The judges determined that the voter intended to cast a ballot for Yancey, but that actually runs counter to what’s indicated in the board of elections’ super-handy list of ballot examples for manual recounts. Based on this manual, the extra marking in the oval for Simons could even be construed as an “additional clarifying mark,” so if anything, the ballot could very well have counted for Simonds, and not Yancey. At a minimum, the ballot is so ambiguous that it simply shouldn't have been tallied for either side, as the recount officials themselves determined.
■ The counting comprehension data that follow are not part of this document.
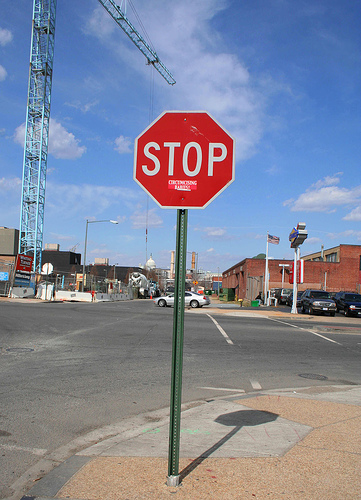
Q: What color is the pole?
A: Green.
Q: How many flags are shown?
A: 1.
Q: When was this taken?
A: Daytime.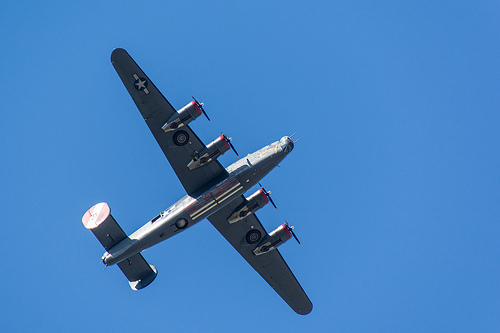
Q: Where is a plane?
A: In the air.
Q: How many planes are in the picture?
A: One.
Republicans responded to the Democrats’ motion to reconsider two days later, when they asked the three-judge recount panel to stick by its decision. Also on Dec. 29, the elections board inexplicably changed course and announced that it would once again move forward with its plan to draw lots. Just a few days earlier, the board had insisted that any drawing should be a “last resort”; now officials are instead dictating to the courts, saying they will act “[u]nless the court system intervenes” by Thursday morning, when they plan to conduct their drawing.
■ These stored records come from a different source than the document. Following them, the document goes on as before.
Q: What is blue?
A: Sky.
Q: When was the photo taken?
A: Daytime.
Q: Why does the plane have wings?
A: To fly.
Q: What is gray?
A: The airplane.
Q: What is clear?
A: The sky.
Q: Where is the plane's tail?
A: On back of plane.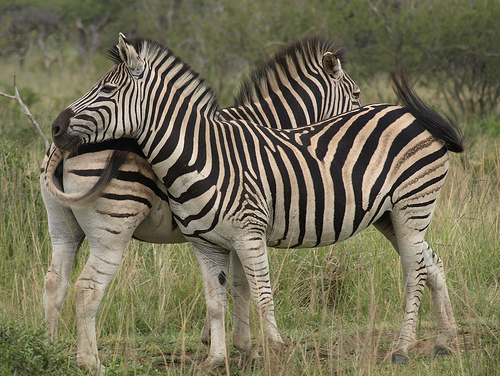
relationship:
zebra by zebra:
[51, 30, 470, 351] [33, 26, 376, 374]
Additionally, Virginia House Republicans have reportedly been trying to entice a few Democrats to vote for the Republican candidate when the chamber elects its speaker on Jan. 10. The lure has come in the form of plum committee assignments, which the speaker controls. Republicans are also issuing an embarrassing threat that if lawmakers fail to “organize” (elect a speaker, approve House rules, that sort of thing) on Jan. 10, that could somehow impact Gov.-elect Ralph Northam’s inauguration, since the event, though traditionally held on the outside portico and steps of the capitol building, is technically a joint session of the Virginia legislature.
So we may know the outcome of the election in HD-94 on Thursday, unless we don’t. This election veered out of little-explored territory and into uncharted waters when the three recount judges agreed to reconsider an already-recounted-and-rejected ballot, and it’s impossible to really know what’s going to happen next. Will the loser of the drawing contest the result? Will the judges reconsider their decision, delaying the drawing further? Will Republicans be in charge of the Virginia House when session convenes on Jan. 10?